A gene-based association method for mapping traits using reference transcriptome data, 2015, Gamazon et al

forestglip

Moderator
Staff member
A gene-based association method for mapping traits using reference transcriptome data

Gamazon, Eric R; Wheeler, Heather E; Shah, Kaanan P; Mozaffari, Sahar V; Aquino-Michaels, Keston; Carroll, Robert J; Eyler, Anne E; Denny, Joshua C; Nicolae, Dan L; Cox, Nancy J; Im, Hae Kyung

Abstract
Genome-wide association studies (GWAS) have identified thousands of variants robustly associated with complex traits. However, the biological mechanisms underlying these associations are, in general, not well understood.

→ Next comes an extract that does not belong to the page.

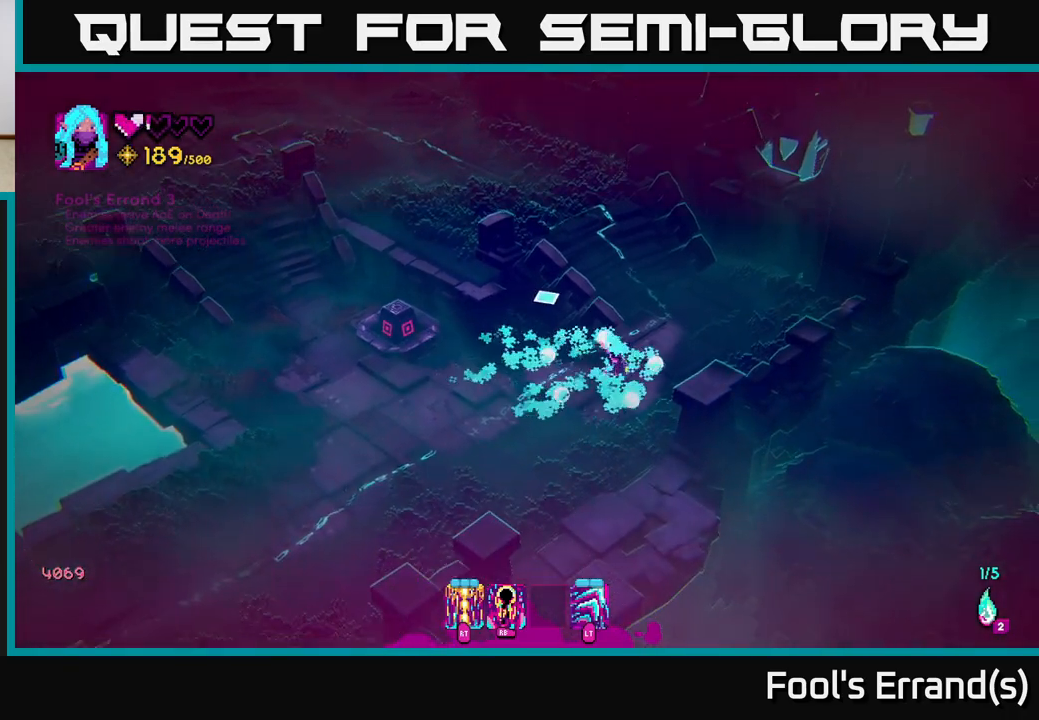
{"buttons": [], "left_stick": "up", "right_stick": "up", "events": [[33, "right_stick", "up"], [100, "left_stick", "up-left"], [333, "left_stick", "up-right"], [483, "left_stick", "up"]]}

We propose a gene-based association method called PrediXcan that directly tests the molecular mechanisms through which genetic variation affects phenotype. The approach estimates the component of gene expression determined by an individual’s genetic profile and correlates the “imputed” gene expression with the phenotype under investigation to identify genes involved in the etiology of the phenotype.

The genetically regulated gene expression is estimated using whole-genome tissue-dependent prediction models trained with reference transcriptome datasets. PrediXcan enjoys the benefits of gene-based approaches such as reduced multiple testing burden and a principled approach to the design of follow-up experiments.

Our results demonstrate that PrediXcan can detect known and novel genes associated with disease traits and provide insights into the mechanism of these associations.

Web | DOI | PMC | PDF | Nature Genetics | Open Access on PMC
 
The results reported from doing a transcriptome-wide association study (TWAS) based on depression GWAS data made me interested in learning more about TWAS.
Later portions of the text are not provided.